Jakiś czas temu pisałam Wam o Fundacji KOT. Część z Was zdecydowała się pomóc, za co jestem bardzo wdzięczna :) Kilka osób przelało pieniążki, ktoś zaadoptował wirtualnie któregoś kociaka, a jeszcze ktoś inny wysłał paczkę z dobrociami dla kotów. Część paczek poleciała prosto do Fundacji KOT, ale kilka rzeczy zostało też przekazanych mnie, żebym sama dostarczyła je kotom. I stało się - przedwczoraj pojechałam znowu do Fundacji, żeby zawieść te prezenty od Was, które trafiły do mnie.
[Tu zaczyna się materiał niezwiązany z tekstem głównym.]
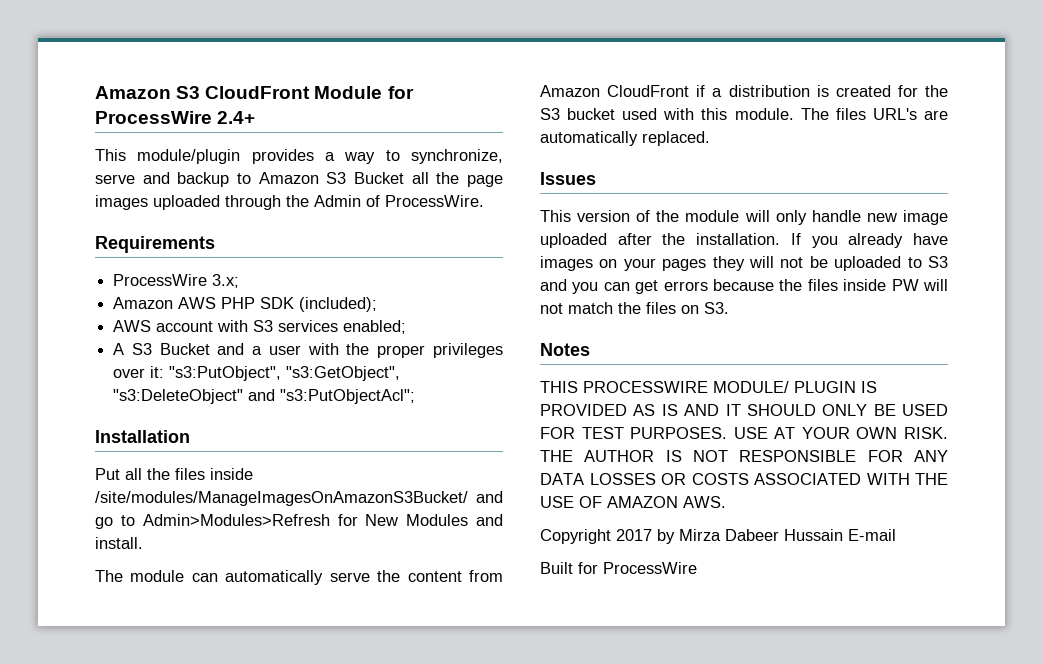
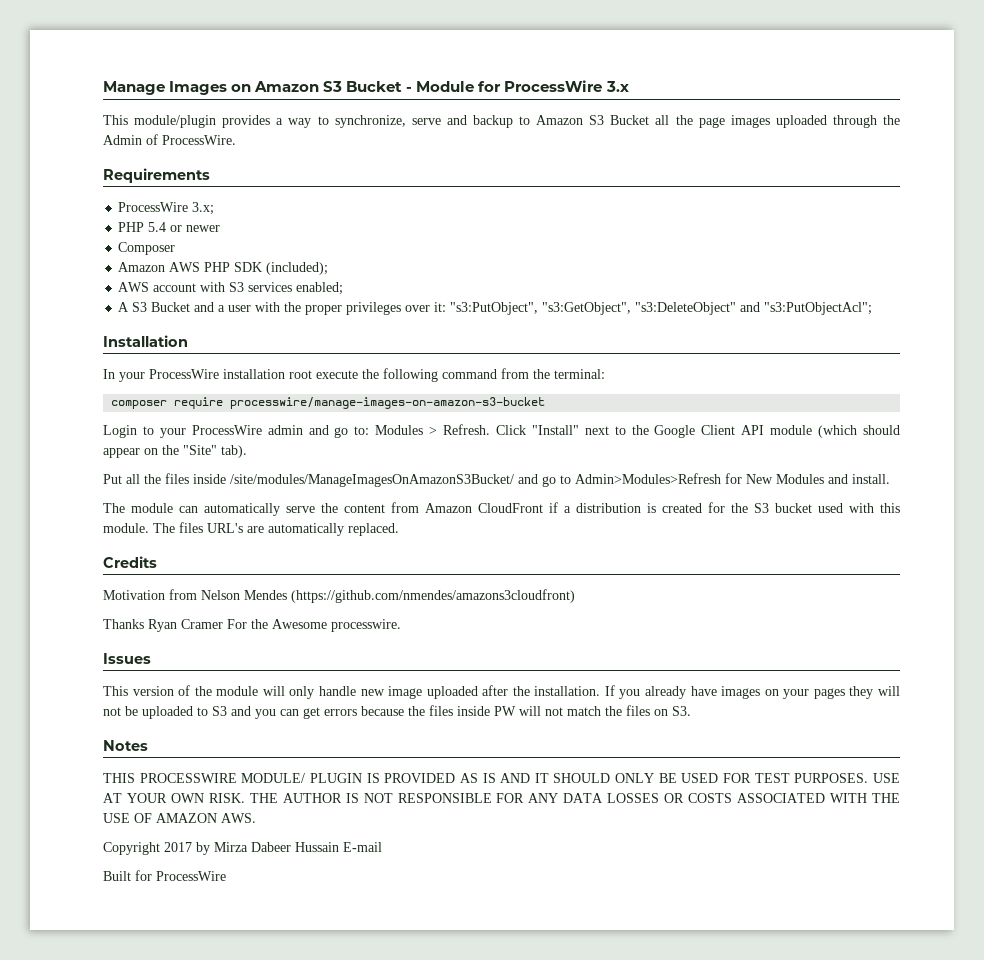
[95,86,311,99] Amazon S3 CloudFront -> [103,81,413,95] Manage Images on Amazon S3 Bucket -
[217,111,256,124] 2.4+ -> [605,81,629,92] 3.x
(240, 281) none -> [118,222,221,232] [118,242,176,255] // PHP 5.4 or newer // Composer
(190, 436) none -> [103,368,605,382] [111,397,546,409] [103,424,901,438] [103,445,247,458] // In your ProcessWire installation root execute the following command from the terminal: // composer require processwire/manage-images-on-amazon-s3-bucket // Login to your ProcessWire admin and go to: Modules > Refresh. Click "Install" next to the Google Client API module (which should appear on the "Site" tab).
(710, 138) none -> [103,556,157,568] [103,589,575,603] [103,619,401,632] // Credits // Motivation from Nelson Mendes (https://github.com/nmendes/amazons3cloudfront) // Thanks Ryan Cramer For the Awesome processwire.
Nie muszę chyba pisać, jak koty to przyjęły? ;)
Same zobaczcie zdjęcia!
Koci drapak od razu znalazł zastosowanie - spodobał się tej krówce tak, że nie dopuściła do niego innych kotów! Zostawiłyśmy je na chwilę sam na sam, a jak wróciłyśmy - kokarda już była rozwiązana i cała w strzępach, ale grunt, że koty się dobrze bawiły :P Drapak zostanie zamontowany na ścianie, ale z kokardki raczej trzeba będzie zrezygnować ;)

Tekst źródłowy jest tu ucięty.